* YOUR TASK: Using the event notice below, explain why Mark Lambert received a Meritorious Presidential Rank Award.

* PASSAGE:
Stanford Center on China’s Economy and Institutions is pleased to present a special conversation featuring Deputy Assistant Secretary of State Mark Lambert, who oversees the Office of China Policy Coordination at the US State Department. Lambert will be speaking on US-China Relations in an Era of Strategic Competition. This event is in-person only and will be off the record.

Mark Lambert’s presentation begins at 4:30 pm on Friday, February 16th, followed by a Q&A moderated by Scott Kennedy, CSIS Trustee Chair in Chinese Business and Economics. You are invited to a welcome reception at 4:00 pm.



Registration is required for admission. No walk-ins.

No audio, video recording or photography will be permitted.  Please note, this event is closed to the media. 


About the Speaker
 

Mark Lambert headshot

Mark Lambert is State Department China Coordinator and Deputy Assistant Secretary in the Bureau of East Asia and Pacific Affairs. He oversees the Office of China Coordination and the Office of Taiwan Coordination. Mark has extensive experience in China, cross-Strait, and Asia Pacific affairs. He most recently served as Deputy Assistant Secretary with responsibility for Japan, Korea, Mongolia, Australia, New Zealand, and the Pacific Islands.  Earlier he established the International Organizations Bureau’s office aimed at protecting UN integrity from authoritarianism. As Special Envoy for North Korean Affairs, he participated in negotiations with the DPRK and devised and implemented a global pressure campaign to enforce UN Security Council Resolutions. As Director of the Office of Korean Affairs he helped shape the response to ballistic missile launches and nuclear tests conducted by North Korea. While Political Counselor in Hanoi he helped to devise a South China Sea maritime strategy and led a team that won recognition for dramatically improving U.S. relations with Vietnam. He served twice in Beijing, most recently managing U.S. political military affairs with China. Previously, he was named the State Department’s human rights officer of the year for devising a strategy to release Chinese political prisoners and promote religious freedom. He has served as Political Military officer in Bangkok and Tokyo and as a science and technology officer on the State Department’s Japan Desk. He was a weapons inspector in Iraq. His first tour was in Bogota, Colombia, during the era of Pablo Escobar. He received a Meritorious Presidential Rank Award for helping to design and implement a plan to elect the leader of the World Intellectual Property Organization. He has been awarded for efforts bringing the United States and Vietnam closer together, for his voluntary efforts responding to the 2011 Fukushima Daiichi nuclear disaster, for helping to shape the U.S. response to the 2004 Indian Ocean Tsunami, and for his work helping to resolve the 2001 EP-3 crisis involving a U.S. naval aircraft forced down on China’s Hainan Island. He has studied Mandarin Chinese, Japanese, Thai, Vietnamese, and Spanish. He is married to Laura Stone, a senior State Department official. They have two daughters.

Recorded data:

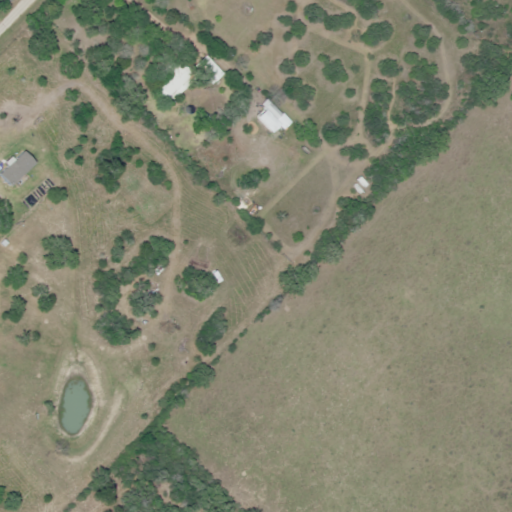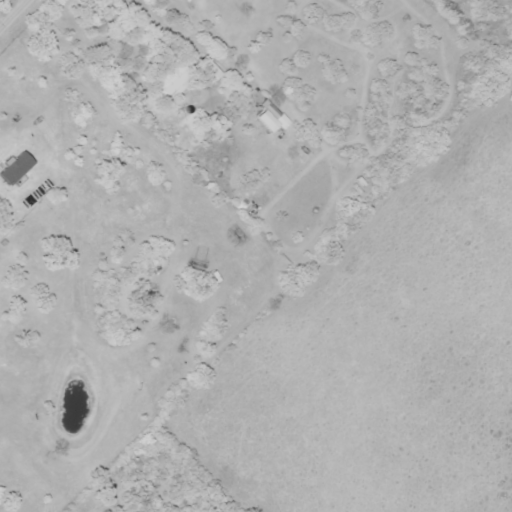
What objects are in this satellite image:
road: (10, 10)
building: (206, 68)
building: (170, 79)
building: (270, 117)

* RESPONSE TO THE EXERCISE: He received it for helping to design and carry out a plan to elect the leader of the World Intellectual Property Organization.